I maestri vanno uccisi, sempre, come i padri (le madri sono altra storia: la società patriarcale non aveva bisogno di ucciderle, le bastava – le basta – negarle) e tuttavia l’uccisione serve ad una appropriazione del loro pensiero, anche quando si dichiari di volerne operare la distruzione. Anche qui, nessuna soluzione di continuità. E oggi? Quale pensiero?

Al solito, non sottoscrivo ciò che dico: riflessioni, se si possono chiamare tali, vaghe; antinomie, senza di cui, tuttavia, è quasi impossibile il pensiero.

Un piccolo ripasso, dunque; una breve visita a vecchi zii che mi hanno raccontato le favole, in un tempo lontano. E le favole non si possono semplicemente rimuovere, men che meno ricusare, pena il rischio che, in un momento di distrazione, ti ricatturino, facendoti preda di artigli possenti.
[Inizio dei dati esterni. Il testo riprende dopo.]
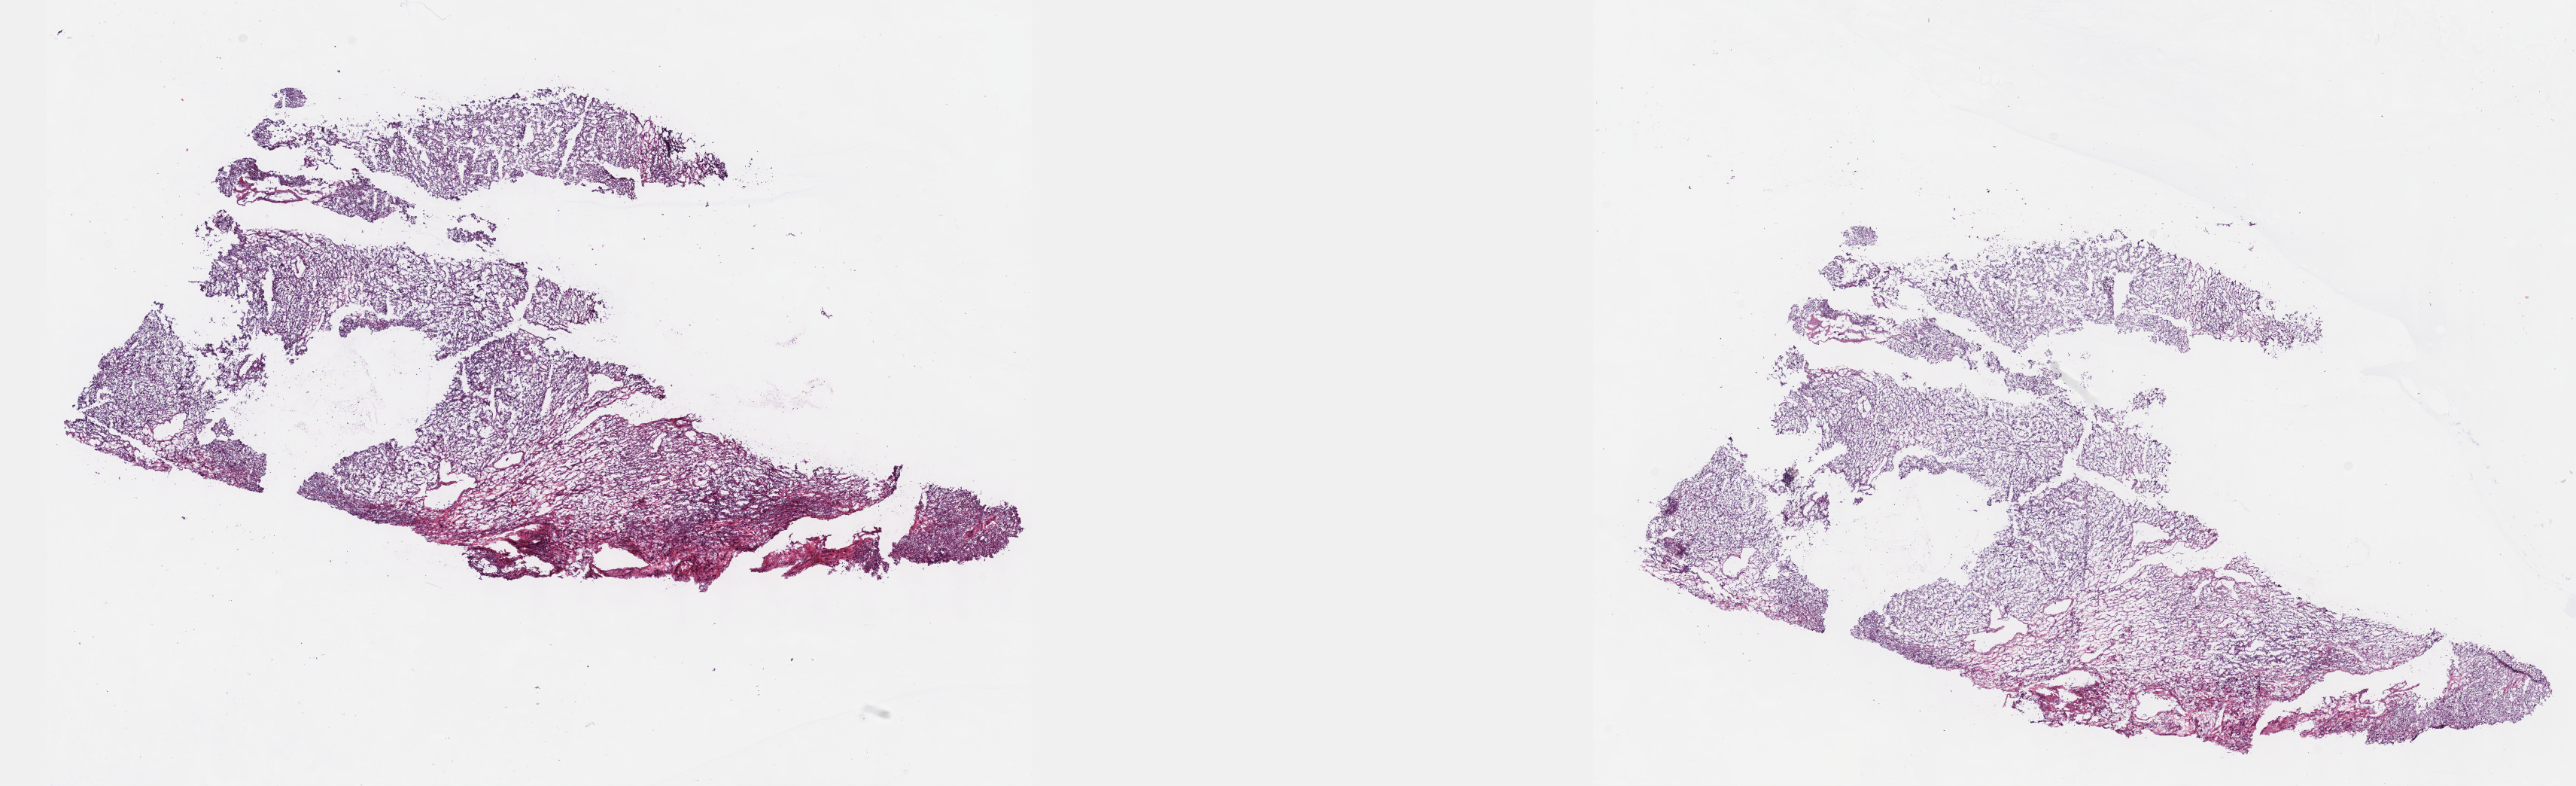
Digitized Hematoxylin and eosin (H&E) stained tissue section (whole slide), whole scanned area (about 27.7 x 8.4 mm, slide scanned at 40x) shown as a low-resolution overview. Frozen section from the top of the tissue portion. Sample: primary tumour, kidney. Patient: male, age at initial diagnosis 55 years. Histologic grade: G3 (poorly differentiated). Pathologist review of this section (percent, as recorded): tumour cells 63%, tumour nuclei 90%, normal cells 0%, stromal cells 35%, necrosis 2%. Inflammatory infiltration, as recorded: lymphocyte infiltration 4%, monocyte infiltration 0%, neutrophil infiltration 0%.
• histologic diagnosis: Clear cell adenocarcinoma, NOS
• TNM: T2a NX MX
• AJCC pathologic stage: IV (7th edition)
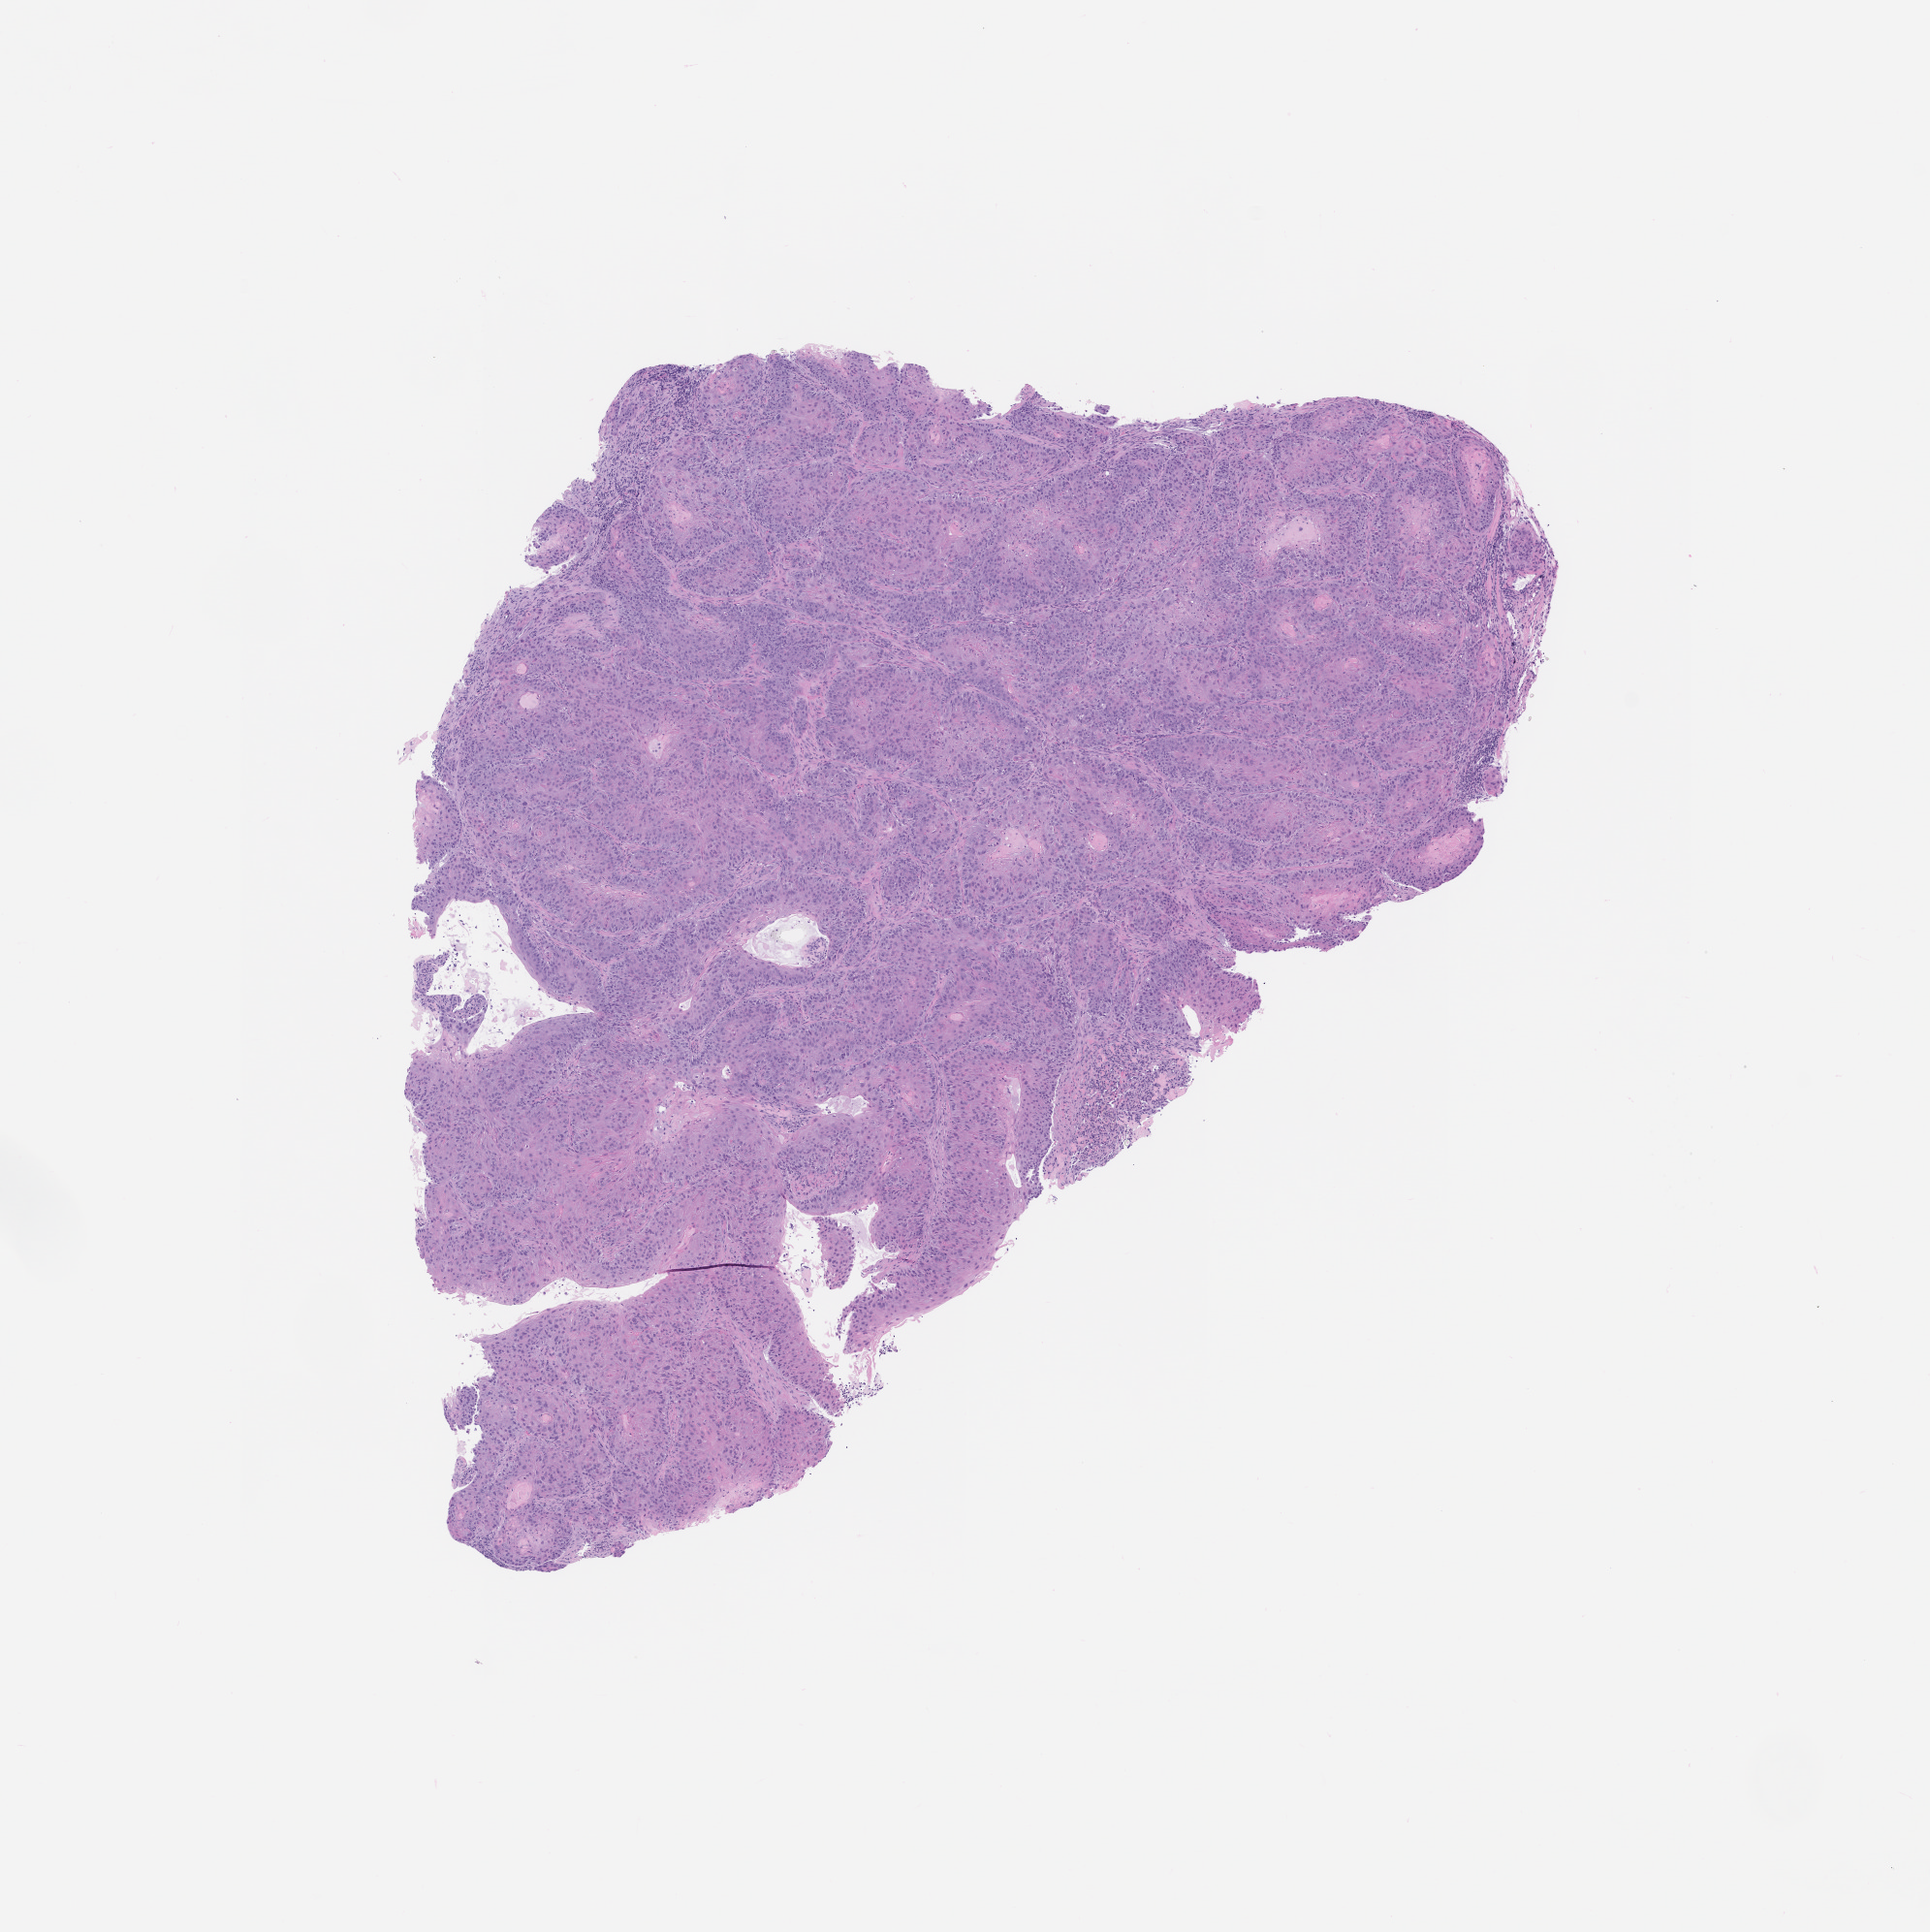
Whole-slide image, hematoxylin and eosin (H&E): patient-derived xenograft (human tumor grown in a mouse), passage 0 — a low-resolution overview of the entire scanned area, about 8.0 x 8.0 mm. Formalin-fixed paraffin-embedded section. Originating tumor site category: lung.
• originating patient diagnosis: Lung Squamous Cell Carcinoma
Ma queste sono chiacchiere. Che hanno a che fare con l’andare in libreria – fonte di pensiero, di scelta, di intuizioni sui propri bisogni sogni fantasticherie La libreria è anche, forse soprattutto questo. Occorre entrarvi, e girovagare, toccare, ascoltare pagine ancora mute, che sussurrano.

Si entra, si cerca o si chiede, si ottiene o, troppo spesso, non si ottiene quanto richiesto; e poi, sì, se si è lettori, ci si attarda a girovagare tra gli scaffali, si raccoglie qualche altro libro, talora felici di una scoperta, talora solo perché non si può proprio uscire da una libreria a mani vuote.
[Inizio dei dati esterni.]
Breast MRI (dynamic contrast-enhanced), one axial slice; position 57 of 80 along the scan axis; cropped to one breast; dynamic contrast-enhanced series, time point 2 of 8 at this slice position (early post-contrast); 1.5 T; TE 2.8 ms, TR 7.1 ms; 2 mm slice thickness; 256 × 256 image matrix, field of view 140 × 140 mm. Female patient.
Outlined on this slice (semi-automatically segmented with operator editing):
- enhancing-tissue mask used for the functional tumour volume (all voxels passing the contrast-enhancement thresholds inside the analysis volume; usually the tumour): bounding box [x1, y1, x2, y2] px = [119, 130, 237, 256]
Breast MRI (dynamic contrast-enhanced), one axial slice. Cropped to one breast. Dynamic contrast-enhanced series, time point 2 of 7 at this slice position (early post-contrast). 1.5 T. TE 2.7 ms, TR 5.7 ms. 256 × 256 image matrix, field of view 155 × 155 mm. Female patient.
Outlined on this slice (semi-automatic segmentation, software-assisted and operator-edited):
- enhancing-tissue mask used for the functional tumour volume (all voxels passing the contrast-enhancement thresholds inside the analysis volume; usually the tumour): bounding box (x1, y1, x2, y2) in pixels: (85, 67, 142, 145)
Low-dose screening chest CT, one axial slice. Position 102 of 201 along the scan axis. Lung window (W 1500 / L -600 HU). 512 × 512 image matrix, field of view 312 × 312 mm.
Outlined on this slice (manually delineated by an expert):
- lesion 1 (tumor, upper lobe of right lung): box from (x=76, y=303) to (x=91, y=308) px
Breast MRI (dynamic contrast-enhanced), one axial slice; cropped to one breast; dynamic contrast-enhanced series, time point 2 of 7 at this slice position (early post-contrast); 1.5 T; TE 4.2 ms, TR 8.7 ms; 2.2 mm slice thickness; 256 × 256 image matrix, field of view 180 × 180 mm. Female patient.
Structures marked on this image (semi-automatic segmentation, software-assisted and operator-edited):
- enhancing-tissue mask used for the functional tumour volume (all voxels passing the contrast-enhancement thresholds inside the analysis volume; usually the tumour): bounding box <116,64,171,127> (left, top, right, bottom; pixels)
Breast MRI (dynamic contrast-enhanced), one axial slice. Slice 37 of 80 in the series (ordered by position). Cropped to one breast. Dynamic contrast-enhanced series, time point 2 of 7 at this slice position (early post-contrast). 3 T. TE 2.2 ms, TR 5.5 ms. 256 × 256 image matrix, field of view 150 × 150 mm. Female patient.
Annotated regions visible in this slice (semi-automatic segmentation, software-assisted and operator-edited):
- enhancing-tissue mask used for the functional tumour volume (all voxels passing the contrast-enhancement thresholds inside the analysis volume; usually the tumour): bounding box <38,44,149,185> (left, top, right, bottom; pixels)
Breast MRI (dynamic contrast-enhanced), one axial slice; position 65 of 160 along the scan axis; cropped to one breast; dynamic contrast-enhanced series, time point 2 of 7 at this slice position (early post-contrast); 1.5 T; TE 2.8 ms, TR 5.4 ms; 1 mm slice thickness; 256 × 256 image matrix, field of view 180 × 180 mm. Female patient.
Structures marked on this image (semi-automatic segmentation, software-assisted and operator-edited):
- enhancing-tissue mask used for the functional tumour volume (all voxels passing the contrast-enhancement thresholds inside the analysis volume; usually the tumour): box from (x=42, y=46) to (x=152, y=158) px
Oggi, e qui sta il problema, non è necessaria alcuna libreria per avere i libri: si possono acquistare direttamente dalla CE; dal maledetto/benedetto Amazon; online da librerie sconosciute. Questo è qualcosa con cui fare i conti.

È anche qualcosa di assurdo: un tempo, la libreria era il solo luogo dove si potevano acquistare libri – e la libreria non era solo questo. Oggi, in un tempo che non chiede più alle librerie di essere un luogo esclusivo per l’acquisto, siamo a questo.

E dunque: cos’è una libreria. La domanda non chiede punto interrogativo, nel modo in cui sappiamo; di quel sapere, per l’appunto, che non vede ciò che è familiare; con la cecità selettiva che conserva la persistenza, lasciando il cambiamento inavvertito, a meno che qualcosa – una lunga assenza, la rottura di una consuetudine, per l’appunto – non giunga a spezzare gli automatismi dei sensi e del pensiero.

Non è una vera domanda. Pure: proviamoci.

La libreria è il luogo dove si trovano, si scelgono e si acquistano i libri.

La libreria è il luogo dove un libraio ci aiuta ad orizzontarci, ci affianca nella scelta, cosa che comporta un dialogo, comporta una relazione in forza della quale il libraio si farà carico di conoscere il cliente e i suoi interessi/bisogni di lettura.

Proviamo a verificare queste due prime affermazioni: ci accorgeremo che non corrispondono più, o molto poco, alla realtà. Ma la libreria è anche qualcos’altro.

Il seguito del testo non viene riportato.